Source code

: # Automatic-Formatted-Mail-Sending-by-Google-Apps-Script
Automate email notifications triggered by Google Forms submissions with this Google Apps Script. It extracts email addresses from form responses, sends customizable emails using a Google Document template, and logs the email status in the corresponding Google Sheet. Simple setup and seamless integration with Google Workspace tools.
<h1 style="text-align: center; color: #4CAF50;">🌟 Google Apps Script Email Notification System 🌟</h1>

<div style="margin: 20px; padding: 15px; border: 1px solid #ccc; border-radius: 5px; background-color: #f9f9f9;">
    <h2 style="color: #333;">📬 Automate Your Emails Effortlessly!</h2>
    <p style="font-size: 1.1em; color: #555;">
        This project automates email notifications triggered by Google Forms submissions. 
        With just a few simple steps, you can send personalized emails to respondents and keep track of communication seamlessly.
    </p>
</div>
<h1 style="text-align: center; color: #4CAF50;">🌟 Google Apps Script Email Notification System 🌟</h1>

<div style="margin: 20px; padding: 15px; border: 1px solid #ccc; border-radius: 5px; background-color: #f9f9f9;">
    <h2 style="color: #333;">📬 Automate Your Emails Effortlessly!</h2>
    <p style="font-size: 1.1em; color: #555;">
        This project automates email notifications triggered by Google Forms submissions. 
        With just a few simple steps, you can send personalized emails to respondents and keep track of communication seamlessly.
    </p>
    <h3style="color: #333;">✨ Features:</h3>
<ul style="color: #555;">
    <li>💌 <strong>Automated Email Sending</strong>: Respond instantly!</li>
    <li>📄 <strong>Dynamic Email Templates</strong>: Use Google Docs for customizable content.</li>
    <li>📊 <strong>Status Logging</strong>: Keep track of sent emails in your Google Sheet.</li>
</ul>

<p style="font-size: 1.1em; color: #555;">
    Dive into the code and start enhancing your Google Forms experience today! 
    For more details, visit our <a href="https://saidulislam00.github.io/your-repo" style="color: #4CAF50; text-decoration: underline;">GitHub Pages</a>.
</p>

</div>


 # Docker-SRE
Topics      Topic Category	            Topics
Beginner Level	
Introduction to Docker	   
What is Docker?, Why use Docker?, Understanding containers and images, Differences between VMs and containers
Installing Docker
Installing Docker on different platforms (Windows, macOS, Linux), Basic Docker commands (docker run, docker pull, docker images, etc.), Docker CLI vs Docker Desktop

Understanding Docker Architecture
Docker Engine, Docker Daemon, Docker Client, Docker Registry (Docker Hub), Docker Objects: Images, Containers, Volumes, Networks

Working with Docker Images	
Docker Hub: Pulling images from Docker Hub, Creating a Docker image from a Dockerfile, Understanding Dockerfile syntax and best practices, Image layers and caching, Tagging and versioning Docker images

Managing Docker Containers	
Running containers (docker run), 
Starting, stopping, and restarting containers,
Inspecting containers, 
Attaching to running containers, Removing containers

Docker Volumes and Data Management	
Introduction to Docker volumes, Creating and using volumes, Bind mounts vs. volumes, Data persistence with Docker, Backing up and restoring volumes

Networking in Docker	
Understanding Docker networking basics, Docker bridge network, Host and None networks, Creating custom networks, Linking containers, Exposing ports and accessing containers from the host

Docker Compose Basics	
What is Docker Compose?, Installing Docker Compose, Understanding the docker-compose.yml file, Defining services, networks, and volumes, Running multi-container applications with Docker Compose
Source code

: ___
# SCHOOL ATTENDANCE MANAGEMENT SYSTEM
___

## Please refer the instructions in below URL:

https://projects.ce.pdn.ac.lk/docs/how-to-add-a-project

——————

**What the task asks**
Copy out the listing lines above, from the one holding "Docker Volumes and Data Management" through the one holding "Introduction to Docker volumes, Creating", inclusive, reproducing them word for word.

**Task answer**
Docker Volumes and Data Management	
Introduction to Docker volumes, Creating and using volumes, Bind mounts vs. volumes, Data persistence with Docker, Backing up and restoring volumes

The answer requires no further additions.